Ex-Stewart was salvaged by the Imperial Japanese Navy, and entered service as Patrol Boat No. 102 in 1943, rearmed with a variety of Dutch and Japanese weapons and her funnels re-trunked into a more Japanese fashion.
Found at Kure after the war, she was taken over by a U.S. Navy prize crew in October 1945 and steamed under her own power (making 20 knots no less!) across the Pacific to Oakland.
Her old hull number was repainted and a Japanese meatball was placed on her superstructure, she was sunk by the Navy in deep water in May 1946.
Well, it seems ex-Stewart/PB102 has been found some 3,500 feet down off the coast of Northern California by a trio of deep water HUGIN 6000 autonomous underwater vehicles (AUVs) and side scan sonar.
And she still looks like a four-piper in profile.
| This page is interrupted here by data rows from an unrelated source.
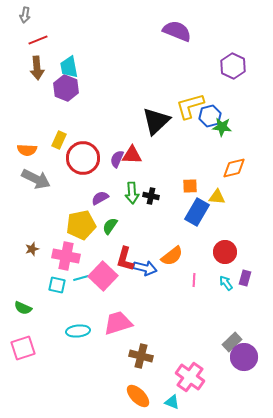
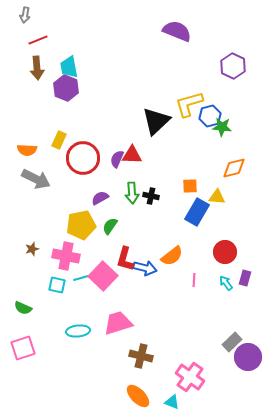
yellow L-shape at (190, 106): moved 1 px left, 2 px up
purple circle at (244, 357): moved 4 px right
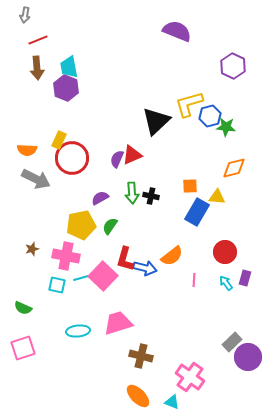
green star at (222, 127): moved 4 px right
red triangle at (132, 155): rotated 25 degrees counterclockwise
red circle at (83, 158): moved 11 px left
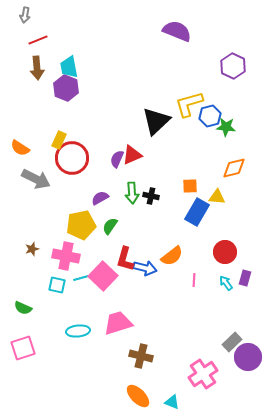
orange semicircle at (27, 150): moved 7 px left, 2 px up; rotated 30 degrees clockwise
pink cross at (190, 377): moved 13 px right, 3 px up; rotated 20 degrees clockwise
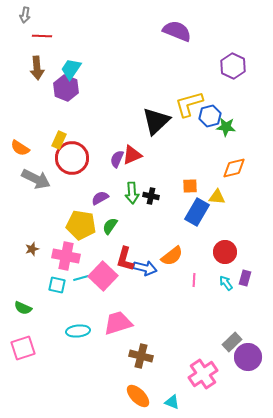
red line at (38, 40): moved 4 px right, 4 px up; rotated 24 degrees clockwise
cyan trapezoid at (69, 67): moved 2 px right, 2 px down; rotated 45 degrees clockwise
yellow pentagon at (81, 225): rotated 20 degrees clockwise
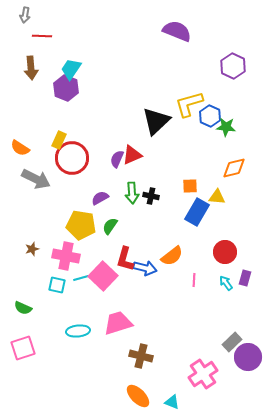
brown arrow at (37, 68): moved 6 px left
blue hexagon at (210, 116): rotated 20 degrees counterclockwise
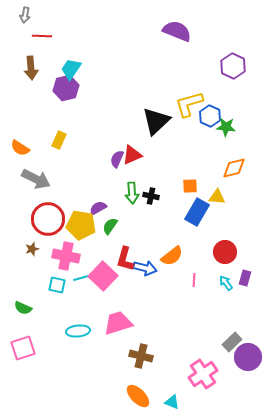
purple hexagon at (66, 88): rotated 25 degrees clockwise
red circle at (72, 158): moved 24 px left, 61 px down
purple semicircle at (100, 198): moved 2 px left, 10 px down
While livestreaming remotely operated vehicle (ROV) footage of the wreck, Air/Sea Heritage Foundation President and Co-Founder, Russ Matthews, recalled reading in the historical record about a touching tribute from the sailors who brought the Stewart home. The sailors took to calling their charge “RAMP-224,” which is a combination of the vessel’s navy hull number and a period slang term for returning prisoners of war or Recovered Allied Military Personnel. “It’s clear they thought of Stewart more like a shipmate than a ship,” Matthews said, “and I know I speak for the entire expedition team when I say that we’re all very satisfied to have helped honor the legacy and memory of those veterans once again.” SEARCH’s Dr. James Delgado added, “The USS Stewart represents a unique opportunity to study a well-preserved example of early twentieth-century destroyer design. Its story, from US Navy service to Japanese capture and back again, makes it a powerful symbol of the Pacific War’s complexity.”